First, please pardon the ignorance behind this question. I know a fair amount of math but almost no physics.

I'm hoping someone can give me a brief "big picture" explanation of how physicists were able to predict the existence of the Higgs boson. Here's a (perhaps completely wrong) example of the level of explanation I'm hoping for:

"Consider the following group [insert precise specification of a particular group here]. This group is know to have precisely [insert number here] irreducible representations. All but one of these representations corresponds to a previously-observed particle via a correspondence in which the property [insert mathematical property of representation here] corresponds to the property [insert physical property of particle here]. The Higgs Boson is the particle that corresponds to the remaining representation."

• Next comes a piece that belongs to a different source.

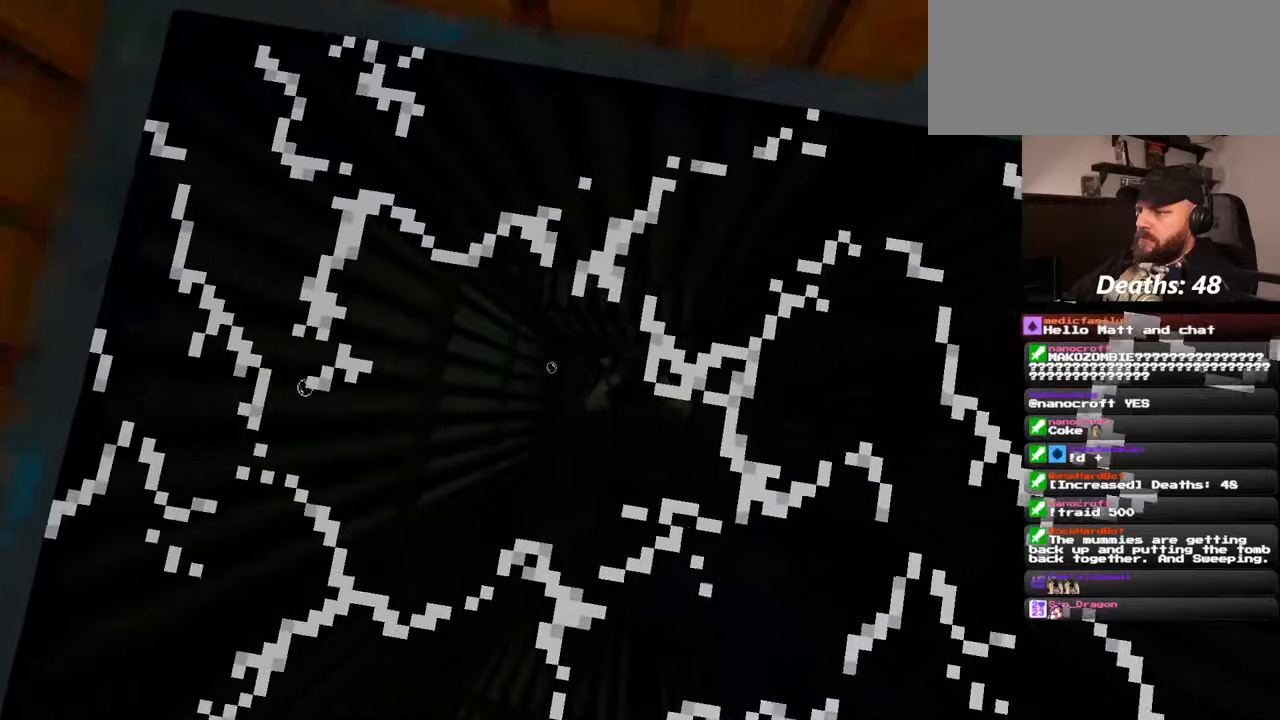
{"buttons": [], "left_stick": "up", "right_stick": "center"}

If I happen to have hit on the right story, I'd like someone to fill in the blanks. If, as is more likely, I've concocted a completely wrong story, I'd like someone to give me a more accurate story at about the same level of sophistication. Thanks!

  • $\begingroup$ I tried to fill out your 'Mad Lib' style paragraph. But ran into a problem. The group in question is SU(2)xU(1), but not all (infinite number of) representations are realized in nature. I tried filling it out in my answer below. $\endgroup$
    – QuantumDot
    Aug 25, 2012 at 23:39
  • $\begingroup$ This video lecture by Prof. Susskind could be useful. $\endgroup$
    – user10001
    Aug 26, 2012 at 0:29

3 Answers 3


No, it doesn't work like that. The Higgs boson doesn't complete a set of particles that we had some theoretical reason to expect to exist. (Other particles have been predicted in roughly that way, e.g. the charm and top quarks.) So in the sense I believe you're thinking about it, physicists had no reason to predict the existence of the Higgs boson.

Where it actually comes from is the fact that particles have mass. The Lagrangian (if you're not familiar with what a Lagrangian is, let me know, I'll edit in an explanation) of the standard model is supposed to be invariant under the gauge group $SU(3)\times SU(2)\times U(1)$, but if you explicitly include terms to make the particles have mass, they break that gauge invariance. The Higgs mechanism allows the mass terms to spontaneously appear out of a change of coordinates, and it turns out that when they appear in this way (as opposed to being explicitly added in), the gauge invariance is preserved. And if the Higgs mechanism is going to happen, it necessarily calls for the existence of at least one more particle, namely the Higgs boson.

I've written a blog post about this which provides some more mathematical details.

  • 2
    $\begingroup$ and, more importantly, renormalizability is preserved! $\endgroup$ Aug 26, 2012 at 11:20
  • $\begingroup$ Careful: Explicit mass terms for gauge bosons (I assume that's what you were talking about) only naively break gauge invariance: The longitudinal mode (aka Stückelberg mode) that one can always split off from the massive boson restores gauge invariance! $\endgroup$
    – Danu
    Dec 16, 2015 at 23:49

With a few corrections, I think the paragraph should read:

"Consider the following group SU(2)xU(1). This group is known to have an infinite number of irreducible representations. All but most Some of these representations corresponds to a previously-observed particle via a correspondence in which the property Quadratic Casimir eigenvalues corresponds to the property (of) Weak-isospin and hypercharge. The Higgs Boson is the particle that corresponds to the remaining representation weak isospin-1/2 and hypercharge 1/2 ."


In physics, I'd argue you should get familiar with the following algorithm:

"Finally there is an interesting problem and you have an idea. Get overwhelmed by the new math. Try to make the simplest model. Invest some time, hope that nobody else has a better idea and that your approach works out in the experiment. (And hope that there is an experiment relating to your work. In your lifetime.)"

The short version of the story is that Yang-Mills theory worked out for previous field interactions and people tried to extend it to other phenomena. For your purposes, the introduction on Wikipedia Yang-Mills theory is worth reading. I will not write it down here, but maybe someone else wants to.

There are some restrictions people came up with which restricts you somewhat, but there is not only one Higgs model. You will have physicists working on alternative approaches in every bigger university.

Two more comments: Why some gauge groups work out and others don't isn't really clear. And also, there are usually a great bunch of irreducible representations. The rotation group in three dimensions has at least one for every integer.